Nuovo benefit? I vincenti e i perdenti dello smart-workingLinkiesta
In questo articolo, Matteo Paradisi spiega perché il divario tra chi è più qualificato e chi meno potrebbe aumentare a causa dello smart working. Nonostante grazie a questa modalità le aziende potrebbero risparmiare (questo si tradurrebbe in maggiori margini di profitto, e a loro volta in salari più alti), è anche vero che la rivoluzione tecnologica non sarà mai neutra: a fronte dei tanti beneficiari, qualcuno rischia di pagare un conto più alto. Si tratta dei lavoratori meno indispensabili, magari gli ultimi arrivati, quelli a cui ancora non è stato fatto un contratto. Non solo. «Anche quelli nei settori dell’istruzione di alto livello e della formazione: una migrazione della didattica su piattaforme virtuali favorisce l’accesso a lezioni prima inaccessibili a molti», richiedendo inoltre un minor numero di docenti.

Paranoia creeps into homeworking  Financial Times
In “tempi normali” (cioè nell’era pre lockdown) se ci sentivamo a disagio per qualcosa al lavoro, avremmo molto probabilmente parlato con un collega o fatto un check con un compagno di scrivania. Adesso, invece, andiamo in paranoia. Ne ha parlato Emma Jacobs sul Financial Times: se non riceviamo risposta da qualcuno, ci preoccupiamo, e iniziamo a perderci in un loop di congetture e paure. «Generalmente la paranoia riguarda cose che non esistono o che non sono ancora accadute», afferma André Spicer, professore di comportamento organizzativo presso la Cass Business School. Costringendoci a fare a meno dei feedback informali sui quali siamo abituati a contare per dare un senso a ciò che sta succedendo, il lavoro virtuale può generare questo tipo di ansie ingiustificate ma dannose.

Working from Home While BlackHarvard Business Review
Lavorare da casa ha fatto emergere nuove opportunità e altrettanti ostacoli.

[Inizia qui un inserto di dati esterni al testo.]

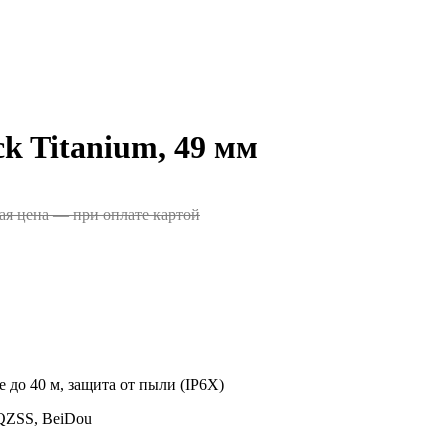
ck Titanium, 49 мм
ая цена — при оплате картой
 до 40 м, защита от пыли (IP6X)
QZSS, BeiDou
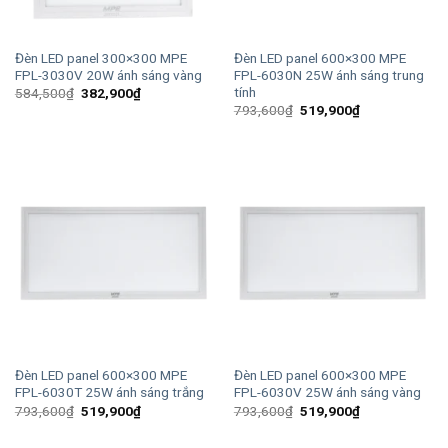
Đèn LED panel 300×300 MPE
Đèn LED panel 600×300 MPE
FPL-3030V 20W ánh sáng vàng
FPL-6030N 25W ánh sáng trung
tính
Giá
Giá
584,500
₫
382,900
₫
gốc
hiện
Giá
Giá
793,600
₫
519,900
₫
là:
tại
gốc
hiện
584,500₫.
là:
là:
tại
382,900₫.
793,600₫.
là:
519,900₫.
Đèn LED panel 600×300 MPE
Đèn LED panel 600×300 MPE
FPL-6030T 25W ánh sáng trắng
FPL-6030V 25W ánh sáng vàng
Giá
Giá
Giá
Giá
793,600
₫
519,900
₫
793,600
₫
519,900
₫
gốc
hiện
gốc
hiện
là:
tại
là:
tại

In questo articolo Laura Morgan Roberts e Courtney L. McCluney spiegano cosa significa lavorare da casa per il segmento relativamente piccolo di dipendenti neri che sono già abituati a lottare per contrastare i pregiudizi negativi che, in condizioni normali, già minano il loro ruolo all’interno di un ufficio. Spesso, per essere percepiti come più professionali, si ricorre alla minimizzazione della propria identità razziale, che consiste nell’adeguare linguaggio, aspetto e comportamenti a quelli della maggior parte dei colleghi. Lo smart working, con le videoriunioni su Zoom e l’assottigliamento del confine tra vita personale e professionale, pone una serie di questioni ancora più delicate per quanto riguarda gli stereotipi razziali.

Why Remote Work Is So Hard – and How It Can Be FixedThe New Yorker
Ce ne siamo accorti in questi tre mesi: lavorare da remoto è molto difficile. Come spiega Cal Newport in questo articolo che ripercorre la storia del lavoro in remoto – o telelavoro – a partire dagli albori, le sfide che il lockdown improvviso ci ha posto non sono soltanto tecnologiche, ma anche gestionali. «Jack Nilles sognava il lavoro a distanza in sostituzione del lavoro d’ufficio, ma il piano fallì: usando tecnologie di telecomunicazione avanzate, ora lavoriamo ovunque, a casa, sui mezzi per raggiungere l’ufficio, in ufficio». Con lo smart working la sensazione di lavorare in ogni momento della giornata è aumentata, ma sono aumentati anche i problemi organizzativi. Dopo averli analizzati, Newport prova a immaginare delle possibili soluzioni.